My new favorite hobby is making ice cream.
And it’s all because of this sticker…
Sweet Lo’s Ice Cream in Seattle, Washington is the passion of it’s creator, Lauren Wilson. It’s ice cream the way you’ve always wanted it to taste, without the use of stabilizers and preservatives.
Since I can’t get to Seattle, I figured I’d try my hand at making ice cream myself.
It starts with equal amounts of cream and milk in a pot over medium heat.
While that is getting hot, separate four eggs. We just want the yolks here.
Whisk the yolks with sugar and a pinch of salt…
until they are fluffy and pale yellow in color.
When the cream and milk mixture is hot (after about 5 minutes) whisk in cocoa powder and semi-sweet chocolate chips.
After the cocoa powder and chocolate is incorporated into the cream and milk mixture, we are going to temper the yolks.
We are going to add about a cup of the hot chocolate-cream-milk mixture to the yolks a little bit at a time while continually whisking.
Then pour the tempered yolk mixture into the chocolate-cream-milk mixture and place back on the stove over medium heat.
Stir the mixture until it is thick and a thermometer reaches about 170 degrees F.
Place a strainer over a heat proof bowl.
Pour the mixture into the strainer to remove large bits of egg or chocolate that didn’t incorporate properly.
Mix in a teaspoon of vanilla extract.
Cover with plastic wrap and refrigerate over night and make sure the bowl of your ice cream maker is in the freezer.

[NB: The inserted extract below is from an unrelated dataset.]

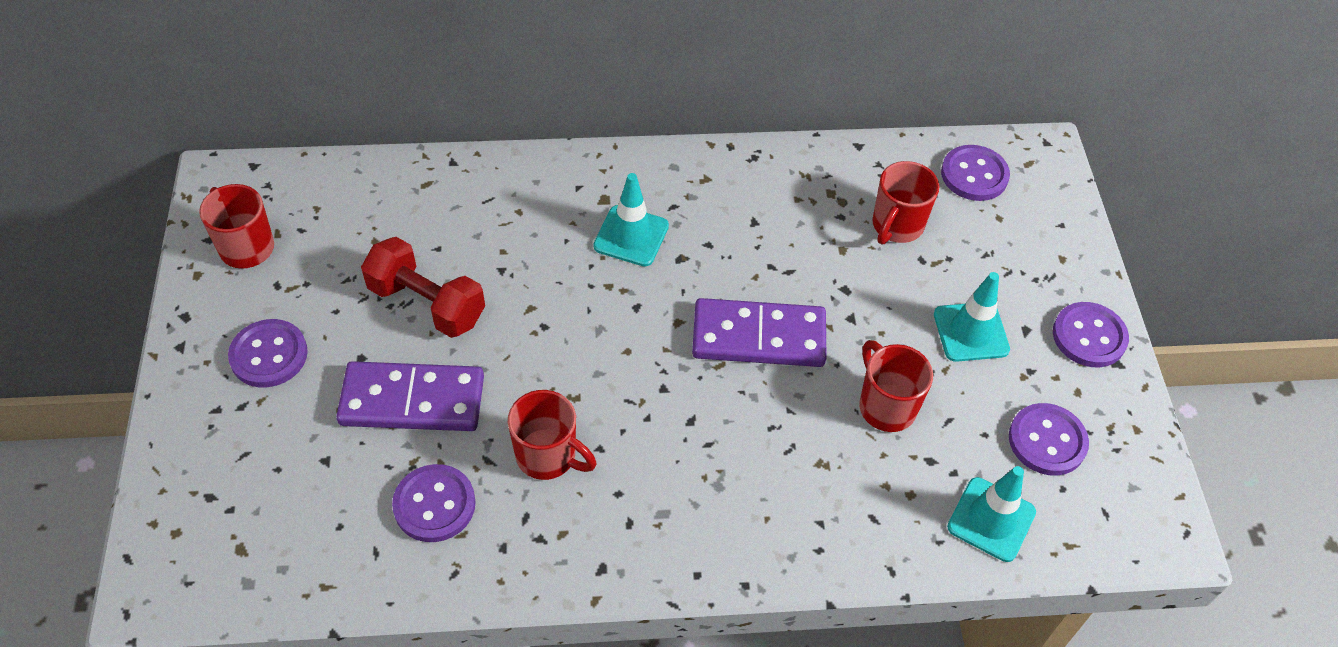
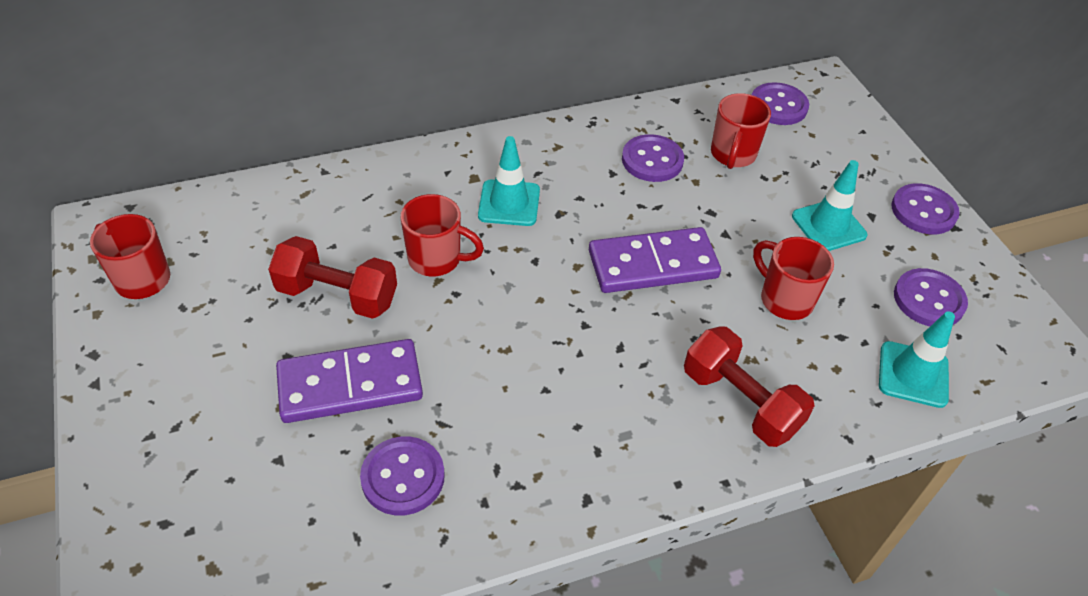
camera: 15 degrees left, 5 degrees down
(269, 355) = (191, 373): purple button -> purple button (652, 160)
(548, 456) = (499, 407): red mug -> red mug (436, 259)
(793, 506) = (740, 402): none -> red dumbbell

Pour the cold mixture into the even colder ice cream bowl and following your ice cream maker’s instructions, churn your ice cream.
After a while it should look like this:
You could be done here. You could place this lovely chocolate ice cream into a freezer container and be done with it. Or you could add peanut butter.
That is what I choose to do. I layer a bit of the ice cream with a bit of straight up natural peanut butter.
Make a few more layers:
And now freeze over night or at least five hours. You will have amazingly rich tasting and smooth textured ice cream. This will last a week in your freezer.
It definitely doesn’t last a week in mine but you get the picture.
Chocolate Peanut Butter Swirl Ice Cream
- 1 1/2 cups heavy cream
- 1 1/2 cups whole milk
- 1/3 cup cocoa powder
- 1/2 cup semi-sweet chocolate chips
- 4 egg yolks
- 3/4 cup sugar
- pinch of salt
- 1 teaspoon vanilla
- 1/4 cup or so of natural creamy peanut butter
Place cream and milk in a pot over medium heat. In a bowl, whisk egg yolks with sugar and salt. When cream and milk mixture has gotten hot but not boiling, whisk in cocoa powder until it is fully incorporated and then add the chocolate chips. Stir until chocolate chips have melted. Add a tablespoon of hot chocolate/cream/milk mixture to the egg yolks while continuously whisking. Keep adding the hot mixture to the yolks until it is easy to pour. Pour the egg mixture into the milk mixture and stir with a wooden spoon until it thickens and reaches 170 degrees F on a candy thermometer. Pour the thickened mixture through a strainer into a heat proof bowl and add vanilla. Chill mixture over night.
Churn the ice cream mixture according to your ice cream maker’s instructions. Layer ice cream with peanut butter in a freezer container and chill overnight.